The current wholesale price for a bottle of Baileys Irish Cream is around $40, which is up from $27.50 in December, Allan said. He added that most liquor stores will mark up prices to more than $40 on shelves. The wholesale price for a bottle of Macallan 12 Year Old, Allan said, is now $58, up from $53 in December.
“A lot of these scotches went up 20 to 25 percent, some of the rarer ones are out of control,” Allan said. “People are going to have sticker shock, they’re going to start drinking more American bourbons.”
Wine is also marked up. A case of Chateau Senejac, a French-made Bordeaux, was $179 in November, and it went up to $20 a case a month later to $199. A popular 2016 bottle of Laffite-Rothschild also went up in Dec. to $1,000 a case, Allen confirmed.
The wholesale price hike is a result of the 25 percent tax increase on $7.5 billion worth of products levied in October in retaliation of European Union subsidies to aircraft maker Airbus. Macron said on Monday, however, that he had a “great discussion” with Trump on a digital tax to potentially avoid increased tariffs from being imposed imports.
“Great discussion with @realDonaldTrump on digital tax,” Macron wrote in a tweet. “We will work together on a good agreement to avoid tariff escalation.”
A number of other wine, spirits, and specialty food retailers started stocking up on imported bottles ahead of the tariffs threat earlier this month. A wine shop retailer in Scarsdale, New York, stocked piled bottles of the French rosé brand Whispering Angel, which is currently priced at $22 a bottle, in fear that they could cost as much as $55 a bottle under the proposed tariffs. And a Manhattan cheese shop bulked up on Parmesan and Manchego to boost its inventory, the New York Post reported.
"A large amount rosé that's produced is coming from Europe.
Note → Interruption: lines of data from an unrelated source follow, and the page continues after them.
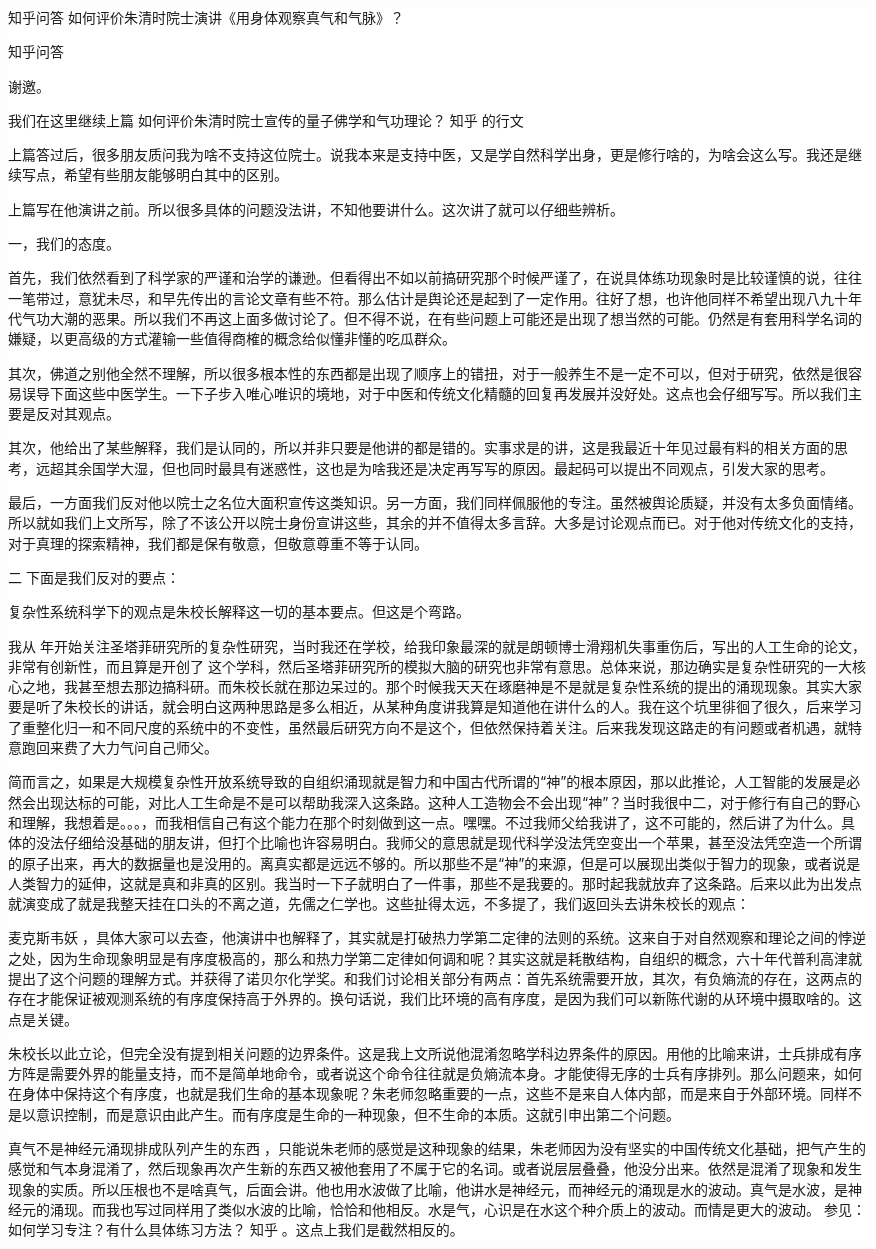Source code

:  
 知乎问答 如何评价朱清时院士演讲《用身体观察真气和气脉》？ 
 
 
 
 
 
 知乎问答 
 
 

 

 谢邀。 

 我们在这里继续上篇 如何评价朱清时院士宣传的量子佛学和气功理论？ 知乎 的行文 

 上篇答过后，很多朋友质问我为啥不支持这位院士。说我本来是支持中医，又是学自然科学出身，更是修行啥的，为啥会这么写。我还是继续写点，希望有些朋友能够明白其中的区别。 

 上篇写在他演讲之前。所以很多具体的问题没法讲，不知他要讲什么。这次讲了就可以仔细些辨析。 

 一，我们的态度。 

 首先，我们依然看到了科学家的严谨和治学的谦逊。但看得出不如以前搞研究那个时候严谨了，在说具体练功现象时是比较谨慎的说，往往一笔带过，意犹未尽，和早先传出的言论文章有些不符。那么估计是舆论还是起到了一定作用。往好了想，也许他同样不希望出现八九十年代气功大潮的恶果。所以我们不再这上面多做讨论了。但不得不说，在有些问题上可能还是出现了想当然的可能。仍然是有套用科学名词的嫌疑，以更高级的方式灌输一些值得商榷的概念给似懂非懂的吃瓜群众。 

 其次，佛道之别他全然不理解，所以很多根本性的东西都是出现了顺序上的错扭，对于一般养生不是一定不可以，但对于研究，依然是很容易误导下面这些中医学生。一下子步入唯心唯识的境地，对于中医和传统文化精髓的回复再发展并没好处。这点也会仔细写写。所以我们主要是反对其观点。 

 其次，他给出了某些解释，我们是认同的，所以并非只要是他讲的都是错的。实事求是的讲，这是我最近十年见过最有料的相关方面的思考，远超其余国学大湿，但也同时最具有迷惑性，这也是为啥我还是决定再写写的原因。最起码可以提出不同观点，引发大家的思考。 

 最后，一方面我们反对他以院士之名位大面积宣传这类知识。另一方面，我们同样佩服他的专注。虽然被舆论质疑，并没有太多负面情绪。所以就如我们上文所写，除了不该公开以院士身份宣讲这些，其余的并不值得太多言辞。大多是讨论观点而已。对于他对传统文化的支持，对于真理的探索精神，我们都是保有敬意，但敬意尊重不等于认同。 

 二 下面是我们反对的要点： 

 复杂性系统科学下的观点是朱校长解释这一切的基本要点。但这是个弯路。 

 我从 年开始关注圣塔菲研究所的复杂性研究，当时我还在学校，给我印象最深的就是朗顿博士滑翔机失事重伤后，写出的人工生命的论文，非常有创新性，而且算是开创了 这个学科，然后圣塔菲研究所的模拟大脑的研究也非常有意思。总体来说，那边确实是复杂性研究的一大核心之地，我甚至想去那边搞科研。而朱校长就在那边呆过的。那个时候我天天在琢磨神是不是就是复杂性系统的提出的涌现现象。其实大家要是听了朱校长的讲话，就会明白这两种思路是多么相近，从某种角度讲我算是知道他在讲什么的人。我在这个坑里徘徊了很久，后来学习了重整化归一和不同尺度的系统中的不变性，虽然最后研究方向不是这个，但依然保持着关注。后来我发现这路走的有问题或者机遇，就特意跑回来费了大力气问自己师父。 

 简而言之，如果是大规模复杂性开放系统导致的自组织涌现就是智力和中国古代所谓的“神”的根本原因，那以此推论，人工智能的发展是必然会出现达标的可能，对比人工生命是不是可以帮助我深入这条路。这种人工造物会不会出现“神”？当时我很中二，对于修行有自己的野心和理解，我想着是。。。，而我相信自己有这个能力在那个时刻做到这一点。嘿嘿。不过我师父给我讲了，这不可能的，然后讲了为什么。具体的没法仔细给没基础的朋友讲，但打个比喻也许容易明白。我师父的意思就是现代科学没法凭空变出一个苹果，甚至没法凭空造一个所谓的原子出来，再大的数据量也是没用的。离真实都是远远不够的。所以那些不是“神”的来源，但是可以展现出类似于智力的现象，或者说是人类智力的延伸，这就是真和非真的区别。我当时一下子就明白了一件事，那些不是我要的。那时起我就放弃了这条路。后来以此为出发点就演变成了就是我整天挂在口头的不离之道，先儒之仁学也。这些扯得太远，不多提了，我们返回头去讲朱校长的观点： 

 麦克斯韦妖 ，具体大家可以去查，他演讲中也解释了，其实就是打破热力学第二定律的法则的系统。这来自于对自然观察和理论之间的悖逆之处，因为生命现象明显是有序度极高的，那么和热力学第二定律如何调和呢？其实这就是耗散结构，自组织的概念，六十年代普利高津就提出了这个问题的理解方式。并获得了诺贝尔化学奖。和我们讨论相关部分有两点：首先系统需要开放，其次，有负熵流的存在，这两点的存在才能保证被观测系统的有序度保持高于外界的。换句话说，我们比环境的高有序度，是因为我们可以新陈代谢的从环境中摄取啥的。这点是关键。 

 朱校长以此立论，但完全没有提到相关问题的边界条件。这是我上文所说他混淆忽略学科边界条件的原因。用他的比喻来讲，士兵排成有序方阵是需要外界的能量支持，而不是简单地命令，或者说这个命令往往就是负熵流本身。才能使得无序的士兵有序排列。那么问题来，如何在身体中保持这个有序度，也就是我们生命的基本现象呢？朱老师忽略重要的一点，这些不是来自人体内部，而是来自于外部环境。同样不是以意识控制，而是意识由此产生。而有序度是生命的一种现象，但不生命的本质。这就引申出第二个问题。 

 真气不是神经元涌现排成队列产生的东西 ，只能说朱老师的感觉是这种现象的结果，朱老师因为没有坚实的中国传统文化基础，把气产生的感觉和气本身混淆了，然后现象再次产生新的东西又被他套用了不属于它的名词。或者说层层叠叠，他没分出来。依然是混淆了现象和发生现象的实质。所以压根也不是啥真气，后面会讲。他也用水波做了比喻，他讲水是神经元，而神经元的涌现是水的波动。真气是水波，是神经元的涌现。而我也写过同样用了类似水波的比喻，恰恰和他相反。水是气，心识是在水这个种介质上的波动。而情是更大的波动。 参见： 如何学习专注？有什么具体练习方法？ 知乎 。这点上我们是截然相反的。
Now, you're going to start seeing rosé from pretty much everywhere because it's a category people are looking for," Brahm Callahan, a Master Sommelier and wine director at Grill 23 & Bar steakhouse in Boston, said. "A lot of producers from other wineries might wait to release their wines later in the year."
American-made wine sales are already up 5 percent this year to nearly $48.8 billion compared to more than $46.6 billion last year, according to the most recent data from Wines Vines Analytics. And domestic wine sales, including bulk imports, increased 5 percent.